Slow Cooker Hawaiian Pineapple Chicken
This Slow Cooker Hawaiian Pineapple Chicken brings together juicy chicken thighs with the tropical sweetness of pineapple, honey, and ginger for a mouthwatering meal! Perfect for busy weeknights, the crock pot does all the work, making the chicken tender and flavorful. Serve it over rice for a complete, satisfying bowl-style dinner that’s both sweet and savory. With a hint of soy and garlic, it’s an easy recipe that’s sure to please.
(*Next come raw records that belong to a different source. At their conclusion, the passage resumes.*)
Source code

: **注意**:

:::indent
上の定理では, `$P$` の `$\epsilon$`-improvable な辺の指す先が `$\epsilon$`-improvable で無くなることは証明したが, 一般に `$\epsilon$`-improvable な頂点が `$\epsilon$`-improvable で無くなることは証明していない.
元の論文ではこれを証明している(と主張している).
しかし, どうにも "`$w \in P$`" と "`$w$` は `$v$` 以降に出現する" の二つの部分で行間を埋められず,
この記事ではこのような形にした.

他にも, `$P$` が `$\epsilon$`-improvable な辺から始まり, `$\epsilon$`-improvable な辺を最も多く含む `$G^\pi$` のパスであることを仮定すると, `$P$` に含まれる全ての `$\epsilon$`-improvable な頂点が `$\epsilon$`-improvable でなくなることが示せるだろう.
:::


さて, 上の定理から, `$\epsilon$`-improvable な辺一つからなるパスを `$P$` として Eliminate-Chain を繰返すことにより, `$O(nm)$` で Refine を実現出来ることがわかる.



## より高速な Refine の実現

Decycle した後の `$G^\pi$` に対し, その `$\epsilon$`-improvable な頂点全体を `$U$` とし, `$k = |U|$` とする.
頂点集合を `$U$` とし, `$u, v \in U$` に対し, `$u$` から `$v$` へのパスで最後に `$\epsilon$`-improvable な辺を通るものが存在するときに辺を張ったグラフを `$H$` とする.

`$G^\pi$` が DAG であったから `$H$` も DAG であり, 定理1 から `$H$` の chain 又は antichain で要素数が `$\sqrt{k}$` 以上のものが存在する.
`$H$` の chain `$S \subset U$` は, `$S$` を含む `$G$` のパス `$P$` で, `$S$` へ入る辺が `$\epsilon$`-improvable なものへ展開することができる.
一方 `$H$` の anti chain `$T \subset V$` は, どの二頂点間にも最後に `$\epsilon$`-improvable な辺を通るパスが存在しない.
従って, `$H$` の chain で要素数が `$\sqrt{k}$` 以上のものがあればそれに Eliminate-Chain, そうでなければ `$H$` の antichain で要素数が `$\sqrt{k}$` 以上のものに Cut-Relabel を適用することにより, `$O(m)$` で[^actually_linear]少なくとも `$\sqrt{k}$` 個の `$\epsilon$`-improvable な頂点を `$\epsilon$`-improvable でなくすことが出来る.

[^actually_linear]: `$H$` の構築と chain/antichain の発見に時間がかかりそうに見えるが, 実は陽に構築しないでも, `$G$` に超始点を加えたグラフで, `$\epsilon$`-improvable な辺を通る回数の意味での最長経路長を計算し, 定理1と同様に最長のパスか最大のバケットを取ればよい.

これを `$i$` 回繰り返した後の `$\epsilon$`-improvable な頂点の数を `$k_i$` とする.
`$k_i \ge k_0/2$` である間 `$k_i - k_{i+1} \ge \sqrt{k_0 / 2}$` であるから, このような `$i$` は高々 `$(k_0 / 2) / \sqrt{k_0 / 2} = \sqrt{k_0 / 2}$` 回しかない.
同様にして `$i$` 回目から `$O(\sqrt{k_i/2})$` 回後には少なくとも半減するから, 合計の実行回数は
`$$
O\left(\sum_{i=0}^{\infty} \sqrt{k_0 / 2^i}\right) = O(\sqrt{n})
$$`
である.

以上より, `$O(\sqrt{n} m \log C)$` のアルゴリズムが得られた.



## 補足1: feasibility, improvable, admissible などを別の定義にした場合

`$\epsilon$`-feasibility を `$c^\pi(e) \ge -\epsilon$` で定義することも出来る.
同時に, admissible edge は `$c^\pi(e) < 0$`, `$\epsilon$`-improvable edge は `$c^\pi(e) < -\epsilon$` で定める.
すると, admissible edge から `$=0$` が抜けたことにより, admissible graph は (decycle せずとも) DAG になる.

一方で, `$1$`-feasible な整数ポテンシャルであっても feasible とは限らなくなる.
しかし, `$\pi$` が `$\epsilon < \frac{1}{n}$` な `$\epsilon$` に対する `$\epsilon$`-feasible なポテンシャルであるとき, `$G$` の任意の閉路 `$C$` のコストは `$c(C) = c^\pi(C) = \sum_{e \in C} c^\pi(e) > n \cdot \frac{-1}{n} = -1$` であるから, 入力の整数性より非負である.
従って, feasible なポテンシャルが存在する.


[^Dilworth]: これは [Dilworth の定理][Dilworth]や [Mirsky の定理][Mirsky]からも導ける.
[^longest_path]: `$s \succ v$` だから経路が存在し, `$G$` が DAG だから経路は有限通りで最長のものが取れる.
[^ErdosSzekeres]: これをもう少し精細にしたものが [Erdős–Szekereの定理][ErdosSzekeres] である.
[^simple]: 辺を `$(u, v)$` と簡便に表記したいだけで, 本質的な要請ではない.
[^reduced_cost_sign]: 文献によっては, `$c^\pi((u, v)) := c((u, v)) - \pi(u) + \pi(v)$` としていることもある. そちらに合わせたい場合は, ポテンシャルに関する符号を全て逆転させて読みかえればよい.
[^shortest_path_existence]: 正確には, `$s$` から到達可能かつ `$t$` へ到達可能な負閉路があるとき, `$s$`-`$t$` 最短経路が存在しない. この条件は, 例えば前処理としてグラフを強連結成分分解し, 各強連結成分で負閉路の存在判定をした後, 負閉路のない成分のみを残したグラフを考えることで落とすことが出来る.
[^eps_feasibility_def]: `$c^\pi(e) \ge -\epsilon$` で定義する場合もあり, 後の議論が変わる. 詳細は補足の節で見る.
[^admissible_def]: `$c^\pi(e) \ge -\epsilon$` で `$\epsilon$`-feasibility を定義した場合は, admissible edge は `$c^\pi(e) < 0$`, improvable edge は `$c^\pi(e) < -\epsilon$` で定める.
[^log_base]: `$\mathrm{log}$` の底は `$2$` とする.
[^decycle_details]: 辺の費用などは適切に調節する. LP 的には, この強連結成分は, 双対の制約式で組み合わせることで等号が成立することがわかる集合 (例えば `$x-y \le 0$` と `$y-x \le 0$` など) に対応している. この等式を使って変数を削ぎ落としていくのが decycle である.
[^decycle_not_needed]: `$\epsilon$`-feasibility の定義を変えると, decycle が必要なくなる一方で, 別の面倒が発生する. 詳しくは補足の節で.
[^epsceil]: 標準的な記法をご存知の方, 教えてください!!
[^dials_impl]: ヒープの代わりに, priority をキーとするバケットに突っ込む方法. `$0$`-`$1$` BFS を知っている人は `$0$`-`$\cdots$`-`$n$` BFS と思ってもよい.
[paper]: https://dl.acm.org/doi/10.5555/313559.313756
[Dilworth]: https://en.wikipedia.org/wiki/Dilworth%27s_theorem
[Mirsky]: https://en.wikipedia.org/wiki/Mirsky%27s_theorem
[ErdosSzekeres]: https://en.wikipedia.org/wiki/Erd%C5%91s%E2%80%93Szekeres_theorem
Garnish with fresh parsley for a beautiful finish and enjoy a taste of the islands!
Ingredients:
4 bone-in, skin-on chicken thighs
2 cups fresh pineapple, cut into 1-inch chunks
1 yellow onion, cut into 1-inch chunks
3 tablespoons honey
2 tablespoons soy sauce
1/2 cup dark brown sugar
1 tablespoon grated fresh ginger
2 garlic cloves, minced
2 teaspoons sesame seeds (optional)
1 tablespoon cornstarch
1 red bell pepper, cut into 1-inch chunks
Fresh parsley, for garnish
Directions:
1. Brown the Chicken: Heat a skillet or your slow cooker insert (if it’s cast aluminum) over high heat. Sear the chicken thighs for 3-5 minutes on each side until golden, then remove them from the slow cooker.
2. Add Ingredients to Slow Cooker: Place the pineapple chunks and onion at the bottom of the slow cooker. In a small bowl, whisk together honey, soy sauce, brown sugar, grated ginger, and minced garlic, then pour this sauce over the pineapple and onion.
3. Cook the Chicken: Gently add the browned chicken thighs back into the slow cooker, ensuring they’re nestled in the sauce and veggies. Cover and cook on low for 5 hours or on high for 3 hours.
4. Finish with Cornstarch & Bell Peppers: In a small bowl, mix the cornstarch with 1 tablespoon of water, then add this mixture to the slow cooker along with the red bell pepper chunks. Cook for an additional 30 minutes to thicken the sauce.
5. Serve & Garnish: Serve the Hawaiian Pineapple Chicken over rice, and garnish with sesame seeds and fresh parsley if desired. Enjoy the sweet and savory taste of the islands!